Sunday , October 21 2018

Maduro rival resigns as Venezuela ambassador to UN

epa05148377 Venezuela's ambassador to the United Nations, Rafael Ramírez briefs the media after an emergency meeting on the situation in North Korea at UN headquarters in New York, USA, 07 February 2016.  The United States, South Korea and Japan called for an emergency meeting of the Security Council to discuss a potential international response.  EPA/JASON SZENES


Rafael Ramirez, Venezuela’s ambassador to the United Nations since 2014 and former Petroleos de Venezuela head, resigned from his post amid a string of arrests at the oil giant he used to run, he said in a tweet. “This was a very hard decision to make,” he wrote in attached photos of a letter addressed to Jorge Arreaza, Venezuela’s Foreign Minister, and dated yesterday. “Nevertheless, after the decision of the president, I did not have any other choice.”
An official for Venezuela’s information ministry declined to comment on whether Ramirez’s resignation was connected to the gover- nment’s recent detentions. State news agency AVN reported that Samuel Moncada was named as the country’s new UN ambassador.

_ _ _

● **Tasks to carry out**
a - List every person named in the article about the Venezuelan ambassador's resignation, including the headline and the photo caption.
b - Reproduce the rows below from the line that contains "catalogue / barcode: US 777547" through the end of the rows, both ends included.

_ _ _

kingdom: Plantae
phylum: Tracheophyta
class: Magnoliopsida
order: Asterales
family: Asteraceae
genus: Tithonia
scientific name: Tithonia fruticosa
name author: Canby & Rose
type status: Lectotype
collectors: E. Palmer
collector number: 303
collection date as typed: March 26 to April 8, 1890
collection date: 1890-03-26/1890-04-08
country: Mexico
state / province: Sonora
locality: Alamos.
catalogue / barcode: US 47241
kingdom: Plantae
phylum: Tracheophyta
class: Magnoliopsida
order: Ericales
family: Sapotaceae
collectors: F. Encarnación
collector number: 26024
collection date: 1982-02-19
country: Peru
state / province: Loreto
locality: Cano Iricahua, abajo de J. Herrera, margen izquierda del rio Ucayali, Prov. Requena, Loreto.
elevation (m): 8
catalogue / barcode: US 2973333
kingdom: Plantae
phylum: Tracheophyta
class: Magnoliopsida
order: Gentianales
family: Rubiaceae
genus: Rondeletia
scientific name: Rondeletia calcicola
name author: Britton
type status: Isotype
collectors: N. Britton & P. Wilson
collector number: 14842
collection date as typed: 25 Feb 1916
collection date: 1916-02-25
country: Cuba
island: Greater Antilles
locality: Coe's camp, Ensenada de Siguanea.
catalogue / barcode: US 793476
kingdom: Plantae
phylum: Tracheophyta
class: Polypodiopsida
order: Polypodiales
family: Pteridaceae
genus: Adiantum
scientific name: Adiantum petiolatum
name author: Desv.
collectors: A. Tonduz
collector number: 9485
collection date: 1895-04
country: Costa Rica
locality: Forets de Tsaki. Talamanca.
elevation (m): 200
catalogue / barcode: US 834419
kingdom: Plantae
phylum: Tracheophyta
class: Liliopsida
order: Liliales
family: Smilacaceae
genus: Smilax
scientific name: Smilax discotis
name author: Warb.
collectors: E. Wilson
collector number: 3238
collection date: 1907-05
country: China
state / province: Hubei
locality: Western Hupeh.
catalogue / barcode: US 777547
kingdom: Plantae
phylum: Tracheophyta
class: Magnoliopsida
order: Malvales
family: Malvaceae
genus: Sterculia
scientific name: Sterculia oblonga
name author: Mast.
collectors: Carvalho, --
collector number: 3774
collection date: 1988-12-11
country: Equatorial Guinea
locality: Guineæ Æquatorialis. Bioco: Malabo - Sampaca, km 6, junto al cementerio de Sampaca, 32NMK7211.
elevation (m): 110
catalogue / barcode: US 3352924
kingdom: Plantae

_ _ _

● **Solutions**
a -
- Maduro
- Rafael Ramírez (Ramirez)
- Jorge Arreaza
- Samuel Moncada
- Jason Szenes

b -
catalogue / barcode: US 777547
kingdom: Plantae
phylum: Tracheophyta
class: Magnoliopsida
order: Malvales
family: Malvaceae
genus: Sterculia
scientific name: Sterculia oblonga
name author: Mast.
collectors: Carvalho, --
collector number: 3774
collection date: 1988-12-11
country: Equatorial Guinea
locality: Guineæ Æquatorialis. Bioco: Malabo - Sampaca, km 6, junto al cementerio de Sampaca, 32NMK7211.
elevation (m): 110
catalogue / barcode: US 3352924
kingdom: Plantae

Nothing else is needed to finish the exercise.